Data model: dimensions are all strings?

Hi! I have a kind of basic Druid model question that I’m not quite finding answers to in the docs. Are all dimensions strings?

I see you can use outputType when doing queries to ask for them as LONGs etc, and that the parseSpec can define how they are parsed from JSON (etc) input. But is there a concept of types for the dimensions themselves when they are stored, or just how you parse them on the way in and out?

–dave

Druid supports String, Long, Float, and Double column types for dimensions, they’re stored as those types, and you can specify the type in the ingestion spec: http://druid.io/docs/latest/ingestion/index.html#dimension-schema

Thanks,

Jon

Thanks! Here’s what I’m a bit confused about with respect to the dimensionsSpec.

dimensionsSpec is a subfield of parseSpec. We actually wrote our own custom InputRowParser subclasses, one per type, which know how to parse our data out of protobufs into InputRows. Because our Java code already understands the schema of each of our data sources, our InputRowParsers actually entirely ignore the ParseSpec object handed to it by withParseSpec. My guess based on this was that parseSpec was primarily used by the InputRowParsers, and since our IRP doesn’t use the ParseSpec, it’s been unclear to us how much what we write in the ingestionSpec’s parseSpec matters.

We do still fill out the parseSpec in the ingestionSpecs (we generate our ingestionSpecs from the same code that configures our InputRowParser classes), but we’ve realized that some of our dimensions are specified there as strings when they should probably be longs.

So I guess I have two questions:

(a) Is the parseSpec used by any other part of the system than the InputRowParser?

(b) If we have existing data where a dimension is a “string” and we want to change it to “long”, can we do this and how?

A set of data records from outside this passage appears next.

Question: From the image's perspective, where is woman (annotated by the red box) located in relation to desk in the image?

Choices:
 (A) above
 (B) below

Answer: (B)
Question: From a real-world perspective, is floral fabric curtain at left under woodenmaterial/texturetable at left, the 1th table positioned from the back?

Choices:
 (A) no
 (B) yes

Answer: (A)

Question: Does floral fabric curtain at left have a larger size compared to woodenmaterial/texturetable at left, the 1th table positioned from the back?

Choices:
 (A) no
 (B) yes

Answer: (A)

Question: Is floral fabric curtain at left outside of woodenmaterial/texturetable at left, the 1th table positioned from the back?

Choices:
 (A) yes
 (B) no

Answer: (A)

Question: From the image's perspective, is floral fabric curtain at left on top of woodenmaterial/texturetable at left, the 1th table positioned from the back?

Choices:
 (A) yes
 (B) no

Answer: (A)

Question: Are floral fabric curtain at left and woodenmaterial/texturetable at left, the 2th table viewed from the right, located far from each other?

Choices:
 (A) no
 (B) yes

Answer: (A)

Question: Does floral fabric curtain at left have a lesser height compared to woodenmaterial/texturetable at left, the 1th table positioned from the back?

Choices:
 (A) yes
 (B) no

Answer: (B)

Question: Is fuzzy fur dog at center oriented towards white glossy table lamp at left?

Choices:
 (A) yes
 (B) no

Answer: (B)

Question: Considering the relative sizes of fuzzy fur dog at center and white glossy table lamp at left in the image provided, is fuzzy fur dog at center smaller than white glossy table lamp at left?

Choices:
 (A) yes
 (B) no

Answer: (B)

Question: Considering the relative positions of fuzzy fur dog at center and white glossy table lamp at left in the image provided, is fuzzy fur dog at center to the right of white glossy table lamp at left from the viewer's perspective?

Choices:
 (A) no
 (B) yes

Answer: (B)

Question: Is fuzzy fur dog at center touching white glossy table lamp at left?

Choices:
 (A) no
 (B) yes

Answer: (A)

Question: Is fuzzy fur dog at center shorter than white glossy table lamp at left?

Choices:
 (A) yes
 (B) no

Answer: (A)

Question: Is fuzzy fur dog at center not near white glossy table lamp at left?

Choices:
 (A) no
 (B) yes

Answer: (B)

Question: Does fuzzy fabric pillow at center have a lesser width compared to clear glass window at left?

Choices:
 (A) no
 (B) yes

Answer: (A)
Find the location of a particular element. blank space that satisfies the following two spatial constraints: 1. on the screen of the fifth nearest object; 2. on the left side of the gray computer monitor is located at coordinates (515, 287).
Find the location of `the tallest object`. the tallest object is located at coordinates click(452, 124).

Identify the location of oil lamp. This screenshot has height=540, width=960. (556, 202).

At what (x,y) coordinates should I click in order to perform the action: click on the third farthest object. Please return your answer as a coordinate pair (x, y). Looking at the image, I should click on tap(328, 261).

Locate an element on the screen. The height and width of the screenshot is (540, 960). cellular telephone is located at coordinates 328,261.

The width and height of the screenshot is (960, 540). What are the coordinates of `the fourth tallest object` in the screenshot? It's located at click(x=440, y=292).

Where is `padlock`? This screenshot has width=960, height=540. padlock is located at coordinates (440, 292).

What happens if we just change the type in the spec and re-submit it to the supervisor? I see http://druid.io/docs/latest/ingestion/schema-changes.html but it doesn’t really answer my question.

This code in the IncrementalIndex constructor determines what type a column will be stored as:

for (DimensionSchema dimSchema : dimensionsSpec.getDimensions()) {
ValueType type = TYPE_MAP.get(dimSchema.getValueType());
String dimName = dimSchema.getName();
ColumnCapabilitiesImpl capabilities = makeCapabilitiesFromValueType(type);
capabilities.setHasBitmapIndexes(dimSchema.hasBitmapIndex());

if (dimSchema.getTypeName().equals(DimensionSchema.SPATIAL_TYPE_NAME)) {
capabilities.setHasSpatialIndexes(true);
} else {
DimensionHandler handler = DimensionHandlerUtils.getHandlerFromCapabilities(
dimName,
capabilities,
dimSchema.getMultiValueHandling()
);
addNewDimension(dimName, capabilities, handler);
}
columnCapabilities.put(dimName, capabilities);
}

The dimensionsSpec ultimately comes from the InputRowParser, from the following code in IncrementalIndexSchema.Builder:


public Builder withDimensionsSpec(InputRowParser parser)
{
if (parser != null
&& parser.getParseSpec() != null
&& parser.getParseSpec().getDimensionsSpec() != null) {
this.dimensionsSpec = parser.getParseSpec().getDimensionsSpec();
} else {
this.dimensionsSpec = new DimensionsSpec(null, null, null);
}

return this;
}


So if you want to ingest a column as something other than String, the custom InputRowParser will need to return a ParseSpec -> DimensionsSpec that specifies the non-String types.

If no type is provided, the default type is String. If a dimension is not specified in the dimensionsSpec, and it appears in the input data, Druid will “discover” the column as a String type.

Thanks Jon, this is really helpful! A couple other quotes inline.

OK, so what happens along the way as I do this? If I take a “string” dimension field (which happens to currently only contain stringified integer values), edit the field’s type to be “long”, and submit it to the Kafka Indexing Service, it’ll start indexing new segments as long. Until I reingest, what happens? Do queries stop returning values from the old segments with the outdated string dimension type? Do values just get coerced based on outputType? Is there a huge downside to just leaving them as stringified integers and using outputType to convert (I guess storage is less efficient)?

Values will get coerced based on the outputType. The only real downside to keeping them as strings is performance and storage space: usually things are faster/smaller when stored as the most ‘natural’ type.